ここ6試合勝ちがなく、最終節まで残留を決めることができずに来てしまったが、自力で決められる可能性を残しているのは大きなこと。霜田監督の下、積み上げてきた攻撃的なサッカーを貫き、守備を固めてくることが予想される群馬の牙城を崩して勝点3を手にしたい。
また、大宮にとってこの試合に勝たなければならない理由がもう1つある。現役引退を発表した河本 裕之のラストゲーム。クラブのレジェンドを勝って送り出したい思いは強い。今季は苦しい時間が長かったぶん、ホームで歓喜の瞬間を味わい、河本の門出に花を添えたい。

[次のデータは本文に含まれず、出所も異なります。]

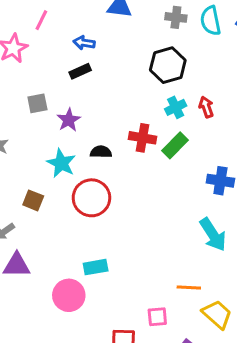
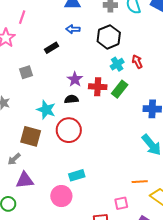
blue arrow: (84, 43) -> (73, 29), moved
purple star: (69, 120) -> (75, 79), moved
brown square: (33, 200) -> (31, 136), size x1.5

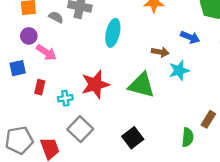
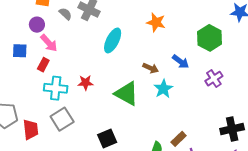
cyan star: (179, 70) -> (163, 89), turned -30
red star: (95, 84) -> (85, 83), size x0.6
red rectangle: (40, 87) -> (43, 65), moved
cyan cross: (65, 98) -> (56, 88), size x1.6

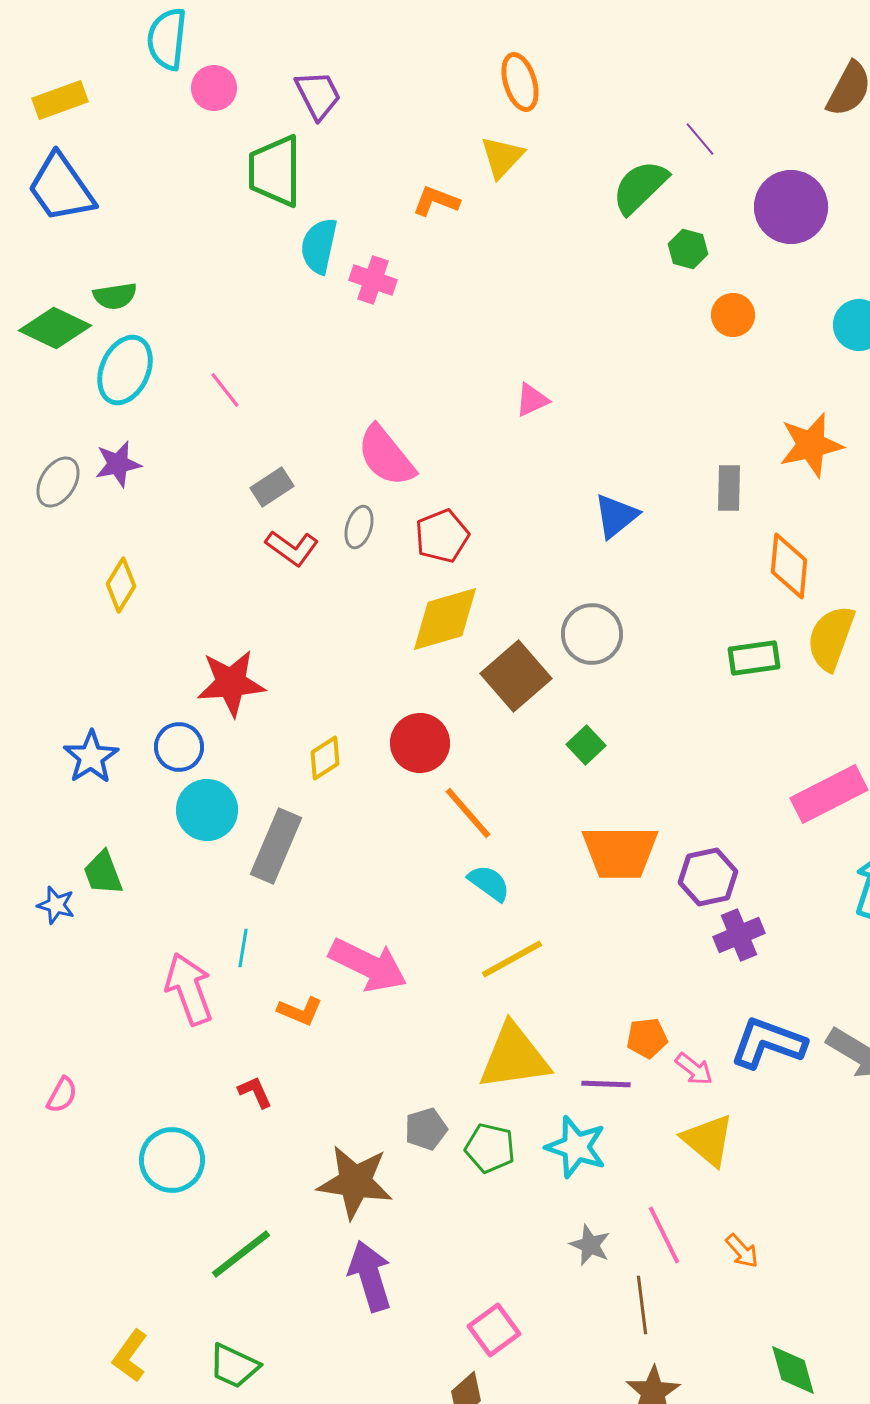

対する群馬は大宮よりも勝点2上回っているため、引き分け以上で残留が決まる状況。メンタル的には余裕を持って戦えそうである。
ここ4試合を振り返っても、手堅い守備を武器に全試合で勝点1を積み上げることに成功しており、終盤戦に入ってチームの戦い方はハッキリとしている。特にここ2試合は無失点が続いており、簡単にゴールを割られることは考えにくい。スコアレスの時間を長くしながら、得点機をうかがっていきたい。